Mais ce recours à des sources d’énergie non fossiles demeure très minoritaire. “On parle de quelques pourcents dans des mix encore largement dominés par le kérosène”, note Haldane Dodd. Logique : les biofuels sont deux à trois fois plus chers. “Le but est d’augmenter progressivement la part de l’alternatif, afin d’inciter les fournisseurs à en produire plus, ce qui entraînera une baisse des prix”, explique cet expert.
Un cercle vertueux qui risque de prendre du temps. D’où l’intérêt grandissant pour des systèmes de propulsion radicalement différents, comme l’électricité. “Il y a deux ans encore j’aurais dit que ce n’était pas possible mais, dorénavant, je pense que c’est envisageable”, affirme Haldane Dodd. Le centre de recherche français Onera a réussi à mettre au point un prototype d’avion - Ampère - qui volerait uniquement grâce à l’électricité. Une gageure car la malédiction de l’avion est que le kérosène est “le carburant parfait en terme de densité et de rendement”, souligne Jean Hermetz, d’Onera.
Trente-deux moteurs électriques
Il fallait donc trouver à l’électricité des avantages que n’a pas ce carburant fossile. Le principal réside dans la taille : “Les moteurs électriques restent très efficaces même petits, ce qui n'est pas le cas des moteurs traditionnels”, souligne ce spécialiste. L’électricité transporte aussi mieux l’énergie. Les équipes d’Onera ont donc repensé entièrement la forme de l’avion pour l’équiper de 32 moteurs électriques placés au-dessus des ailes. “Cela permet de s’assurer une marge de sécurité plus confortable qu’avec deux moteurs en cas de panne”, souligne Jean Hermetz.

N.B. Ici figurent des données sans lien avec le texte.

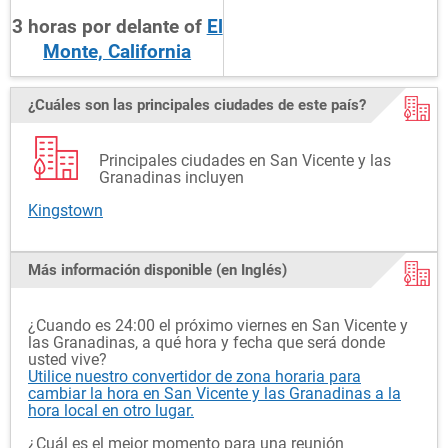
3
horas
por delante
of
El
Monte, California
¿Cuáles son las principales ciudades de este país?
Principales ciudades en San Vicente y las
Granadinas incluyen
Kingstown
Más información disponible (en Inglés)
¿Cuando es 24:00 el próximo viernes en San Vicente y
las Granadinas, a qué hora y fecha que será donde
usted vive?
Utilice nuestro convertidor de zona horaria para
cambiar la hora en San Vicente y las Granadinas a la
hora local en otro lugar.
¿Cuál es el mejor momento para una reunión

Ampère est le premier prototype à avoir abouti, mais il ne sera jamais amené à s’envoler en conditions réelles car il s’agissait “avant tout de prouver la faisabilité technologique”, explique Jean Hermetz. Il ne pense pas qu’un tel avion commercial soit opérationnel avant 2030. E-fan, l’autre initiative dans le secteur - signé Airbus - a été abandonnée en mars 2017. L’avionneur a justifié sa décision par la volonté de “se recentrer sur les activités plus en adéquation avec les évolutions du secteur”.
Le souci de l’électrique est qu’en l’état actuel il convient seulement aux vols régionaux. Les batteries actuellement disponibles ne permettent pas d’envisager de transporter 200 passagers au-dessus de l'Atlantique, par exemple. “Nos tests ont démontré qu’un avion tout électrique peut être utilisé pour 70 à 100 passagers sur une distance maximum de 1 000 km”, note l’expert de l’Onera.
“Pour moi, le futur de l’aviation sera constitué d’avions électriques sur les trajets courts et de longs courriers toujours plus légers ayant recours carburants alternatifs”, résume Haldane Dodd. Mais il faudra encore attendre une décennie au moins avant que ces rêves deviennent réalité.